--- Material for this task ---
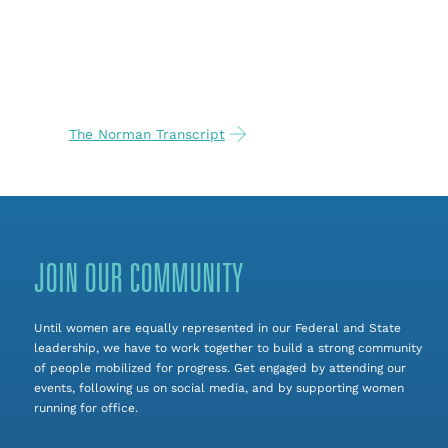
The Norman Transcript
JOIN OUR COMMUNITY
Until women are equally represented in our Federal and State
leadership, we have to work together to build a strong community
of people mobilized for progress. Get engaged by attending our
events, following us on social media, and by supporting women
running for office.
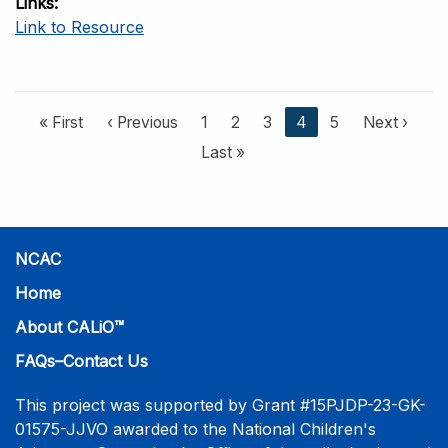
Links
Link to Resource
F
« First
P
‹ Previous
P
1
P
2
P
3
C
4
P
5
N
Next ›
i
r
a
a
a
u
a
e
L
Last »
r
e
g
g
g
r
g
x
a
s
v
e
e
e
r
e
t
s
t
i
e
p
t
p
o
n
a
p
NCAC
a
u
t
g
a
g
s
p
e
g
Home
e
p
a
e
About CALiO™
a
g
g
e
FAQs–Contact Us
e
This project was supported by Grant #15PJDP-23-GK-
01575-JJVO awarded to the National Children's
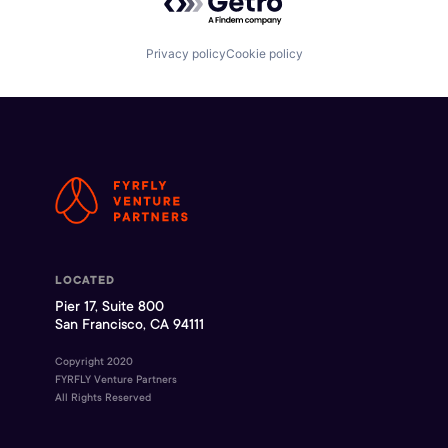
Privacy policy
Cookie policy
LOCATED
Pier 17, Suite 800
San Francisco, CA 94111
Copyright 2020
FYRFLY Venture Partners
All Rights Reserved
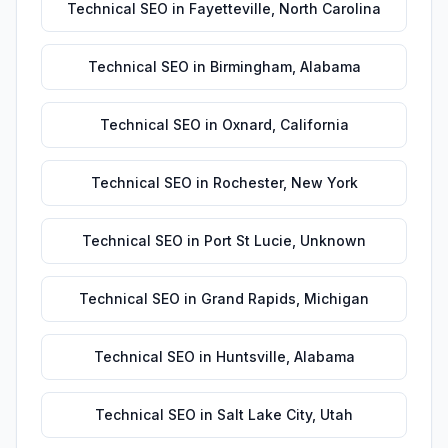
Technical SEO
in
Fayetteville
,
North Carolina
Technical SEO
in
Birmingham
,
Alabama
Technical SEO
in
Oxnard
,
California
Technical SEO
in
Rochester
,
New York
Technical SEO
in
Port St Lucie
,
Unknown
Technical SEO
in
Grand Rapids
,
Michigan
Technical SEO
in
Huntsville
,
Alabama
Technical SEO
in
Salt Lake City
,
Utah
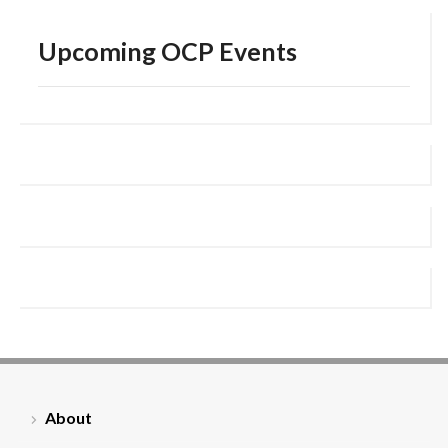
Upcoming OCP Events
About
---
Which lines in the records above contain the string "women"? Copy each one.

▸ **Result of this exercise**
Until women are equally represented in our Federal and State
events, following us on social media, and by supporting women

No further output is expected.